For decades, Xanax has been a go-to medication for the treatment of anxiety. But is it really effective?
Xanax is used for the treatment of anxiety and panic disorders. It works by producing a sedative effect that first acts on the body's central nervous system. It can be used for immediate relief from anxiety attacks, panic attacks, incidences of phobia exposure, performance anxiety and other forms of anxiety.
While it is widely known for its effectiveness, some researchers found that this may be clouded by publication bias.
Xanax and publication bias
In a review and statistical analysis, researchers studied some publicly available data from the U.S. FDA for clinical trials that used Xanax XR for the treatment of panic disorder. They found that among the five trials conducted, only three were published in medical journals. Reviewing the clinical trial results showed that only one in five trials had a positive outcome.

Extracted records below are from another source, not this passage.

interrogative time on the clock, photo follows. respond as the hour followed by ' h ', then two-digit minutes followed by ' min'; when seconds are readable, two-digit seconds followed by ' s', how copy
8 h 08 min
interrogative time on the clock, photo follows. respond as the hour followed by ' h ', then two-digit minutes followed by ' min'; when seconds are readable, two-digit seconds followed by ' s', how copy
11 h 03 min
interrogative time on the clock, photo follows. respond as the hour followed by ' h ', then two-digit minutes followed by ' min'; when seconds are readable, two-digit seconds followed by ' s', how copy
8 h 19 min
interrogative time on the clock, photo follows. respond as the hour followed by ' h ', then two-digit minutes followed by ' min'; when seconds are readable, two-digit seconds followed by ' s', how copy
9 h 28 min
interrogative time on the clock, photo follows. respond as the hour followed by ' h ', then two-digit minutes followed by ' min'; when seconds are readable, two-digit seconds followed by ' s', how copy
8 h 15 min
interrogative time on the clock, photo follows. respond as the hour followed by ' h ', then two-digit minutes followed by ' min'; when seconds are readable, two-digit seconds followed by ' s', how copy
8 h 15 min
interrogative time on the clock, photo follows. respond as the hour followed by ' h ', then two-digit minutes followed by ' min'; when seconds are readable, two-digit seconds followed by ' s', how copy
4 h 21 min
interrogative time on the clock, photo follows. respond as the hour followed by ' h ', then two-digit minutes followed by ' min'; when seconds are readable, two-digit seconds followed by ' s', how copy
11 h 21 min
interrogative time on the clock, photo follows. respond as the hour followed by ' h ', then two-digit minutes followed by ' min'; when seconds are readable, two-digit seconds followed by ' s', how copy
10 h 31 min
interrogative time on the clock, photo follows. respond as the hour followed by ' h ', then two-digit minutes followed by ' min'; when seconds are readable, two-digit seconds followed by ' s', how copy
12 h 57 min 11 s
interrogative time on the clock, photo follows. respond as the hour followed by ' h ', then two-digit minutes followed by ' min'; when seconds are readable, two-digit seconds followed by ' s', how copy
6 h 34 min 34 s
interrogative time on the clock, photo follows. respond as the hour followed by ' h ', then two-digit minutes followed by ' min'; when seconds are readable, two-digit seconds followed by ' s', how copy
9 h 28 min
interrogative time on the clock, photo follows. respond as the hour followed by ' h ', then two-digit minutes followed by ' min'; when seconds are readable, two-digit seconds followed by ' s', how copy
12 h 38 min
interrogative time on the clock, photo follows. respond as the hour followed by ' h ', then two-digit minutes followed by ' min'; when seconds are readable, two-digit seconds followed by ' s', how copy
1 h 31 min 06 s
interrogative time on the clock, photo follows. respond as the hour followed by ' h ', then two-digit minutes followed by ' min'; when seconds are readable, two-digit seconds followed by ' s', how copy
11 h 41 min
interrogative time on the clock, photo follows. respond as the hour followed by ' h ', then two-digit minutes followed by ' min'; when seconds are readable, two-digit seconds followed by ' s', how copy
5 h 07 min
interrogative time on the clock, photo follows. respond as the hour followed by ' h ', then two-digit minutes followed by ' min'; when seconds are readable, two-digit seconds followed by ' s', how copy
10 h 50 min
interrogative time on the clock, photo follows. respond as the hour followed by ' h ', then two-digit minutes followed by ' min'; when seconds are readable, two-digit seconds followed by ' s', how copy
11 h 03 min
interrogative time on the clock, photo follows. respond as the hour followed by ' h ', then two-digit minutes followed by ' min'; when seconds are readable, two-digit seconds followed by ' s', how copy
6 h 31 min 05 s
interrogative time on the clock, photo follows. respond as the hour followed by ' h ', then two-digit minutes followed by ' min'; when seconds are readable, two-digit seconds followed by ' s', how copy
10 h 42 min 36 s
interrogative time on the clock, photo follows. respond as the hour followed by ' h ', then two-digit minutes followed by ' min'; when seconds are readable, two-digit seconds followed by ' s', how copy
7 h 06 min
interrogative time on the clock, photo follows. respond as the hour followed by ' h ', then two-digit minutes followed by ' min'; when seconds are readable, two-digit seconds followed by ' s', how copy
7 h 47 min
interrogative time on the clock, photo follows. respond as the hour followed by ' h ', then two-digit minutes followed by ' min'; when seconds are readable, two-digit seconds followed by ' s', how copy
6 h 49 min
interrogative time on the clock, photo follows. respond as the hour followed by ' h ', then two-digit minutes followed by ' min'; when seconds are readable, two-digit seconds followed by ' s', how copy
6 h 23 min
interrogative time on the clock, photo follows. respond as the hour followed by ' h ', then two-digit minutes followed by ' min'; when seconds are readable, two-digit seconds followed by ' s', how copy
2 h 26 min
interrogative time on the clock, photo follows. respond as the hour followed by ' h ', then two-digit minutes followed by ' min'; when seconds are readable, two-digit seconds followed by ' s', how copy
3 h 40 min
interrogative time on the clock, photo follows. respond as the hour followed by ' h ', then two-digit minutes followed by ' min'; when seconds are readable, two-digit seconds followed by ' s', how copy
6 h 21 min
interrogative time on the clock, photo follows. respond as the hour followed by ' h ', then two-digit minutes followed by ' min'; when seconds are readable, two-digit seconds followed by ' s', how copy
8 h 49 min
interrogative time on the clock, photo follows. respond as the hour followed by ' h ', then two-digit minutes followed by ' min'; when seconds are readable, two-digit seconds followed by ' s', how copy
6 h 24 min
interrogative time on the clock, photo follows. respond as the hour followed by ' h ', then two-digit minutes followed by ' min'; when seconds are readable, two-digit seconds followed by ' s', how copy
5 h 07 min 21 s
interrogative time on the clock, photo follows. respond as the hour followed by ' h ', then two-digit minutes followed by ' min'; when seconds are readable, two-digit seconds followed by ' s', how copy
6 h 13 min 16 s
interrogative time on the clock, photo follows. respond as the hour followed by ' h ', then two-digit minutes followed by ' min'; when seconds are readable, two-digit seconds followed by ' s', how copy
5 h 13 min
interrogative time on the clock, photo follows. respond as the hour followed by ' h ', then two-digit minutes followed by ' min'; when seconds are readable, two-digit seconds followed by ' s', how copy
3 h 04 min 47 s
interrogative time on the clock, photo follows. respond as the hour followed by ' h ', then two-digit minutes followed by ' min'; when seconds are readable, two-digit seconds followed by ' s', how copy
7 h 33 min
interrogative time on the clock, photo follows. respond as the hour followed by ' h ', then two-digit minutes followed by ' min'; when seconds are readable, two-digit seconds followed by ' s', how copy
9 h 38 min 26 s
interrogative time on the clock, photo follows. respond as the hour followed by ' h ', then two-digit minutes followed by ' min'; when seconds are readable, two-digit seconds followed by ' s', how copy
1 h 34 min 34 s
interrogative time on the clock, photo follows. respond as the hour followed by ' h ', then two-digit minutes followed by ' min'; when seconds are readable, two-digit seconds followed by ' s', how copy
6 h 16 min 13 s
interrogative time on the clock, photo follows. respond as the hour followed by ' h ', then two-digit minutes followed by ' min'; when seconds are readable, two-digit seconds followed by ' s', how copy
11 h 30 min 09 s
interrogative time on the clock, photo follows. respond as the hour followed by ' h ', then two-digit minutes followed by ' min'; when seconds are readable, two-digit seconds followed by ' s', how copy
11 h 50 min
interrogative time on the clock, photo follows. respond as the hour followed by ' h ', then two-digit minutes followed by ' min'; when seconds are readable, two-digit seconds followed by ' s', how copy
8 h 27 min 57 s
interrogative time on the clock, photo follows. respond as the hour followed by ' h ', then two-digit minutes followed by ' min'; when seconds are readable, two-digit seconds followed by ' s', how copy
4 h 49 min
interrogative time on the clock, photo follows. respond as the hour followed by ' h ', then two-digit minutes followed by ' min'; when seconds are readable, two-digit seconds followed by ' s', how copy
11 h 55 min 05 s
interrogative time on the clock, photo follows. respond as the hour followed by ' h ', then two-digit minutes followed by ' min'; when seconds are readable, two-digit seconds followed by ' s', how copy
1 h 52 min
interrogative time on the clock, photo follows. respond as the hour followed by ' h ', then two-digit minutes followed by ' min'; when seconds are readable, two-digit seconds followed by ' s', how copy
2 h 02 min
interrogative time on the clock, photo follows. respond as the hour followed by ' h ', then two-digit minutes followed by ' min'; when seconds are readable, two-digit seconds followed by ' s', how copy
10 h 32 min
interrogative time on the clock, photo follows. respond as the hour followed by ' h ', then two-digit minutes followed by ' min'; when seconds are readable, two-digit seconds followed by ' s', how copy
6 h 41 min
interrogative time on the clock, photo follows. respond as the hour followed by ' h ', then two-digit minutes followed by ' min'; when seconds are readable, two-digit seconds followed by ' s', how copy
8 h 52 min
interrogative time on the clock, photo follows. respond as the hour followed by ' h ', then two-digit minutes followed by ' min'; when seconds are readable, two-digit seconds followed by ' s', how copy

Xanax XR is still better than the placebo, but not by a lot. The researchers found that because of publication bias, its actual efficacy was increased by more than 40 percent, which was way more than what they expected.
The long-term effects of Xanax
Xanax, being one of the most prescribed medications for anxiety and panic disorders, is known for its almost immediate effectiveness - that is, it works within 15 minutes of being ingested. However, when misused, it also has several negative long-term effects.
These long-term effects may include paradoxical reactions where the overuse of medicine causes it to mimic the conditions it is supposed to treat. So, if Xanax is misused, it can ironically cause panic and anxiety. Some physical side effects include a decreased heart rate, irregular or slowed breathing, and low blood pressure.